Task for the records below: count the lines that contain the word "ottenere" and give only that number.
THE DATA Block Start
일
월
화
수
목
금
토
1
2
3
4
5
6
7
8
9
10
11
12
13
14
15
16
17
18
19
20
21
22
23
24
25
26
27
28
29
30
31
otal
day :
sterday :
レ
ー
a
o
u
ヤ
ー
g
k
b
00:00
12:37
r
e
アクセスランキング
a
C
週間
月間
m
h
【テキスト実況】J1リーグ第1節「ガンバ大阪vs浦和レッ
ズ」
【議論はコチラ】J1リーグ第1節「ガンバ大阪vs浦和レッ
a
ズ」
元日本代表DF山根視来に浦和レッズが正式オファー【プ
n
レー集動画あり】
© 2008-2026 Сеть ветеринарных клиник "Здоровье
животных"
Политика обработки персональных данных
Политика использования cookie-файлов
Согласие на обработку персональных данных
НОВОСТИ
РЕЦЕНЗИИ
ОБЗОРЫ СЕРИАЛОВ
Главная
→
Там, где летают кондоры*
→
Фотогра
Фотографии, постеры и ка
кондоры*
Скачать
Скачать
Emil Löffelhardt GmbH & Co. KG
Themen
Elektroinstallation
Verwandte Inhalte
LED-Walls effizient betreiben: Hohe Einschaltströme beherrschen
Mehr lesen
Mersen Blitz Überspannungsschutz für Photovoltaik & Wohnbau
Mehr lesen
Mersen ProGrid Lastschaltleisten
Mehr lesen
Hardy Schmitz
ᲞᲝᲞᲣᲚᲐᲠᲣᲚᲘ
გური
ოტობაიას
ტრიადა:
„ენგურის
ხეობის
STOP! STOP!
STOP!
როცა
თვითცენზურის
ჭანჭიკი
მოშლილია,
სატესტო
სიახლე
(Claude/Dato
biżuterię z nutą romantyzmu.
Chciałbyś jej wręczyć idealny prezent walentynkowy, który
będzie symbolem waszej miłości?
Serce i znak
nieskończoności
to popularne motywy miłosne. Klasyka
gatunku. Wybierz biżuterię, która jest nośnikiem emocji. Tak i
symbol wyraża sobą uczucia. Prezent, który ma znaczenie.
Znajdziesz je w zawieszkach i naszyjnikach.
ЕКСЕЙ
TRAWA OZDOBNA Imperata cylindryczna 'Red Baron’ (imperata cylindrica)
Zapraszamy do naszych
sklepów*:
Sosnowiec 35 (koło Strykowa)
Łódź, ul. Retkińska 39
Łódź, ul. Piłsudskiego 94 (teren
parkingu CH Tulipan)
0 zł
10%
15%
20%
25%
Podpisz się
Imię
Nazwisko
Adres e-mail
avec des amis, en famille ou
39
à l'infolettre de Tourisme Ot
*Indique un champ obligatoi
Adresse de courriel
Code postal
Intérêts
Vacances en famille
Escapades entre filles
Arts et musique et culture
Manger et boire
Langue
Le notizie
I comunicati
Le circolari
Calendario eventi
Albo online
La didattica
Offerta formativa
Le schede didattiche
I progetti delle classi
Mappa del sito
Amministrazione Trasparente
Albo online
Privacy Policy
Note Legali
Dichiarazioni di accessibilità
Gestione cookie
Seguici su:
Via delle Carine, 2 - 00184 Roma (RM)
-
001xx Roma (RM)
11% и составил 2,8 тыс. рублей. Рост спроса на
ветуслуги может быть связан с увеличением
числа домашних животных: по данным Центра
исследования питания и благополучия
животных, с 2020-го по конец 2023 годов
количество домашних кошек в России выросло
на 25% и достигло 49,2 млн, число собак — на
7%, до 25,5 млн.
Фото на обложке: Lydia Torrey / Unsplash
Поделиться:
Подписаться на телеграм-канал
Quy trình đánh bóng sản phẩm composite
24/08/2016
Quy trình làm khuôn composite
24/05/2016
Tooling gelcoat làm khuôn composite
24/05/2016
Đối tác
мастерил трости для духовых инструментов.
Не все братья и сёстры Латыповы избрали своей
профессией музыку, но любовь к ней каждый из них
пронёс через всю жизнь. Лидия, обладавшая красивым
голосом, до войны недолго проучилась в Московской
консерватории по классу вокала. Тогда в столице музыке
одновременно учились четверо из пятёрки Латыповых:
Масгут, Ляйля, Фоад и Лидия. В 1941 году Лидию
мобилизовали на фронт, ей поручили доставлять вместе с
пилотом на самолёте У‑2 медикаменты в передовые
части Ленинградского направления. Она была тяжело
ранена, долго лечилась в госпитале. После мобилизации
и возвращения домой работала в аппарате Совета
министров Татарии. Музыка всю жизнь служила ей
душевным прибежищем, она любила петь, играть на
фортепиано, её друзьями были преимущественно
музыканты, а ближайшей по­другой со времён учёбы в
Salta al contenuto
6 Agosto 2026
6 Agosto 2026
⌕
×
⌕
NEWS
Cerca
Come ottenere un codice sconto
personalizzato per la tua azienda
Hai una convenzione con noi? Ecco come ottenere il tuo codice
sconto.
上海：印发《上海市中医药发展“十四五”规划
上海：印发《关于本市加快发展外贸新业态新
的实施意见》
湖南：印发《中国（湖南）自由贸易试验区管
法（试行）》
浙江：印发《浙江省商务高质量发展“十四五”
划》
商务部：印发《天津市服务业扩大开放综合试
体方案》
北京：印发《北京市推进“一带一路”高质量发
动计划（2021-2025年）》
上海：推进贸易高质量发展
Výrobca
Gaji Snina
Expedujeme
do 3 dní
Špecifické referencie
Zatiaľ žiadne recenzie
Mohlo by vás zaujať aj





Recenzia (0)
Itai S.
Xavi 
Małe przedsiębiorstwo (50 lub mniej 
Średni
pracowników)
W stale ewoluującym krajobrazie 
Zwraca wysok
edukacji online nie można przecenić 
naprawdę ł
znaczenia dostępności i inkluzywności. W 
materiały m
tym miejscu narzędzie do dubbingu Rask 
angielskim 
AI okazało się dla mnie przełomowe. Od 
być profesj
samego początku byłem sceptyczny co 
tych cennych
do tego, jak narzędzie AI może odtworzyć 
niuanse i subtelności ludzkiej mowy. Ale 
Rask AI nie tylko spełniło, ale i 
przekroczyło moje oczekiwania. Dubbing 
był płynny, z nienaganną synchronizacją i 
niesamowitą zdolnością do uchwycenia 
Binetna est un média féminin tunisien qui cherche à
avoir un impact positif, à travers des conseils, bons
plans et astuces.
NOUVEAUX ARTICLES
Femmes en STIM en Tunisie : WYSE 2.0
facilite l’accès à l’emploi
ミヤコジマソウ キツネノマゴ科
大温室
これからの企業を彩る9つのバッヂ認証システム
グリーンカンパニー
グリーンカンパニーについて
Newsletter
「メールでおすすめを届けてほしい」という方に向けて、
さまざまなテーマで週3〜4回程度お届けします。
THE DATA Block End
[TASK SOLUTION]: 2